In the wither area you actually get very little contact, only point contacting and my tree needed to be built up along the bottom edge by about 1/2 inch to make contact with his back.
All tree modifications are made with laid up fiberglass. Cloth and resin and yes areas were built up to 1/2 inch.
After I did the first tree and was satisfied with it I immediatley tore another new saddle apart and did the same to it.
I work on the tree during the day, take it to the barn at night, mark the area to be modified, back home for the day and back at night. Takes about a week to get it just right.
A saddle tree has only about 60 square inches of area IF it would all touch the horse. A 200 pound rider like me puts 3 plus pounds per square inch on the horse, way way too much.
My old browns saddle, my military saddle, both had over 300 inches of contact. A far better load spreading.
You don't walk in high heels over snow, no ,you use snow shoes to spread the load. A saddle is the same idea


----------



## kevinshorses (Aug 15, 2009)

I buy good quality saddles and ride horses with the type of conformation that fit my saddle. they won't all fit perfectly but the difference is made up with high qualtiy pads.


----------



## RoadRider / Rios Dad (Jul 2, 2009)

kevinshorses said:


> I buy good quality saddles and ride horses with the type of conformation that fit my saddle. they won't all fit perfectly but the difference is made up with high qualtiy pads.


Kevin I love a good leather saddle. I am annal about it's care BUT every pound counts. I weigh 193 pounds plus clothing plus saddle. I always ride little arabs that weigh in the 900 pound range. The weight ratio is all wrong for a distance horse so to me weight is everything. My endurance saddle started out at about 12 pounds, a good quality leather can easily run 40 pounds plus the leather fenders over time get to your knees.
If you spend alot of time in that saddle.:lol:


----------



## Valentina (Jul 27, 2009)

Had one cold back horse (better after back warmed up on lunge) that was better once she had her SI injected - old injury cause her to be VERY sensitive through the back.

Had a 3 yo that was cold backed - would buck REALLY hard with just the saddle on (no rider). Once you lunged her enough to get the bucks out she was OK.

Both horses had the same dam would was VERY sensitive through the back but never needed lunging before riding. 

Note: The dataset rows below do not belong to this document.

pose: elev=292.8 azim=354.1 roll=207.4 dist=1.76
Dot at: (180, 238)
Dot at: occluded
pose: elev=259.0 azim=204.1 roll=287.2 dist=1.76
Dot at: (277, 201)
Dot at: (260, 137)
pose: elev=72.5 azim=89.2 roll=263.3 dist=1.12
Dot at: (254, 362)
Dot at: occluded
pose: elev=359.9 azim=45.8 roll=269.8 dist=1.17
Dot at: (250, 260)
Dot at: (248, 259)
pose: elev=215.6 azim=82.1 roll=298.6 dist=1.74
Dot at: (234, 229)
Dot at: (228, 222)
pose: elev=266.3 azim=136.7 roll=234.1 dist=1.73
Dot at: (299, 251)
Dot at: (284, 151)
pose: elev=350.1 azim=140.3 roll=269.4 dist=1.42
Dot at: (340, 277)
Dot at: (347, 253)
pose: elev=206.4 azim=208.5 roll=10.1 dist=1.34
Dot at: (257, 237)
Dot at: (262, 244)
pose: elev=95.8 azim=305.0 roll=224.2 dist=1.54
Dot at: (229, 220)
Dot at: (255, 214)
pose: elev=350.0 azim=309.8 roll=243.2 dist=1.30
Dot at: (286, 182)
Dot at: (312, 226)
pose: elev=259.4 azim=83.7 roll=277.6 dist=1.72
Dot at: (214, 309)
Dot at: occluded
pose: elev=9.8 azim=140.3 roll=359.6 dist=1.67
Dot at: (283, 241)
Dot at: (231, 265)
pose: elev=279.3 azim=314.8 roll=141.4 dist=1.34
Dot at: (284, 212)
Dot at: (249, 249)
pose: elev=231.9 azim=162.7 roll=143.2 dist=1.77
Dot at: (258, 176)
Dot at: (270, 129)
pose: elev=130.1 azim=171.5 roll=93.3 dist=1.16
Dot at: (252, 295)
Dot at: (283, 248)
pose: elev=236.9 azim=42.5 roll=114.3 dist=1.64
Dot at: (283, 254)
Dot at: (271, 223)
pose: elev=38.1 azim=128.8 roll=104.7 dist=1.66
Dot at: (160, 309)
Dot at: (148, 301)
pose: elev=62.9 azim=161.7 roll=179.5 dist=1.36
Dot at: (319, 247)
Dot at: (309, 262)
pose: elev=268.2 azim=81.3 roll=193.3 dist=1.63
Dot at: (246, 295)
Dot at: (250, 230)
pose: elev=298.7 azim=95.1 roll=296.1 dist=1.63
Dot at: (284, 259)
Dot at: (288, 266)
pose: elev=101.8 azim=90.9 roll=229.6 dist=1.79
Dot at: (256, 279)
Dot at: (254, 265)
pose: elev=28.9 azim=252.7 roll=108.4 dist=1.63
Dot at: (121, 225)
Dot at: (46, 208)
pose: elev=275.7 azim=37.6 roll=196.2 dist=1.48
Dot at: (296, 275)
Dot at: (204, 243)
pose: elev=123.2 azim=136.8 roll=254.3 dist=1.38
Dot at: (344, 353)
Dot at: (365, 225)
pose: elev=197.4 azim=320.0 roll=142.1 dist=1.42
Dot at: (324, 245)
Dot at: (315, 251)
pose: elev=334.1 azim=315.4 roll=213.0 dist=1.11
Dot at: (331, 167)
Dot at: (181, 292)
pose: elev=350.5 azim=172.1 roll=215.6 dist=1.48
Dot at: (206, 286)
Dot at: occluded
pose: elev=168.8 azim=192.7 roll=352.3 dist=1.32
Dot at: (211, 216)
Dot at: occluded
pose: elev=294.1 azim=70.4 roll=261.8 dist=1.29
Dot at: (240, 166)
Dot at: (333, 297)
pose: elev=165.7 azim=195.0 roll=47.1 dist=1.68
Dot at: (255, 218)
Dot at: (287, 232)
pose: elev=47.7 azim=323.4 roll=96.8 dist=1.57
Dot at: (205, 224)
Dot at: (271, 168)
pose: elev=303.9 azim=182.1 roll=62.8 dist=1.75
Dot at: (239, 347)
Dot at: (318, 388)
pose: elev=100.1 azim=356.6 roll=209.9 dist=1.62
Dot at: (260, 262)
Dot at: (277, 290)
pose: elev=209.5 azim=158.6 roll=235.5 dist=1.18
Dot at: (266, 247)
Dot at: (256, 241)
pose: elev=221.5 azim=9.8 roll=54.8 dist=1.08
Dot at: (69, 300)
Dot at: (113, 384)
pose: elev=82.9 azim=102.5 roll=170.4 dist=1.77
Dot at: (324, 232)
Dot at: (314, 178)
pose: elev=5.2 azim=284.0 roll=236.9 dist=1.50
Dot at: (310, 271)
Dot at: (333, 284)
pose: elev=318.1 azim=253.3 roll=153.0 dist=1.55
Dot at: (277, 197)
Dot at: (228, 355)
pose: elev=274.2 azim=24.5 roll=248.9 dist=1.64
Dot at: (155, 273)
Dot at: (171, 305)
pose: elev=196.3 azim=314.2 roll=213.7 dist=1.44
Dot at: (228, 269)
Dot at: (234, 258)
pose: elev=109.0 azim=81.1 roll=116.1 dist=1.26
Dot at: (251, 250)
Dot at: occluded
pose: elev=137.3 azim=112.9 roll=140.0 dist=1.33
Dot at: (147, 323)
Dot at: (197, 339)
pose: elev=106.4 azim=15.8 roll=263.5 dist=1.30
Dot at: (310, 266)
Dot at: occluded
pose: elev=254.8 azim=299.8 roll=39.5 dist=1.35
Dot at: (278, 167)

All 3 horses (dam included) MUST have the saddle fitted VERY well or they became lame (3 legged lame) until a chiropractor fixed them or they could buck out the kink in their backs - such was their sensitivity through the back.


----------



## wild_spot (Jan 30, 2008)

Saddle fit is an issue close to my heart - My current horse was very nearly ruined by ignorance about saddle fit. He was beleived to be 'naughty' - Bucking on his inexperienced/nervous rider. He was constantly sent back to a trainer and ridden by various people who flogged him to make him behave. I am still told by someone who rode him that he is crazy.

He has palm sized white patches either side of his wither - If the saddle is half an inch to far forward it presses on these pressure points and he *used* to buck - He now knows that he can show his discomfort by humping his back and nto actually bucking. After a LONG time, a 4k custom made saddle, a thinline pad, and a diet re-haul, he is normal 98% of the time. I can put an absolute beginner on him and he will pack them around all day - He will then turn around and show with me at ASh shows and do lightning fast rollbacks/haunch turns/stops, etc. The old owner cannot beleive the changes in him - All because he is now comfortable in his work.

A saddle on a horse is like a shoe on a marathon runner. It is essential that it fits - How can we expect our horses to perform at their best, wether it be olympic disciplines, working disciplines, or just trail riding, when they are uncomfortable?

My little arab is very sensitive to the girth. He hates it. It has to be done up slowly throughout saddling, and he always takes very short steps when you first mount. If it was just cranked up, I have no doubt he would start behaviours such as lying down, biting, etc.


----------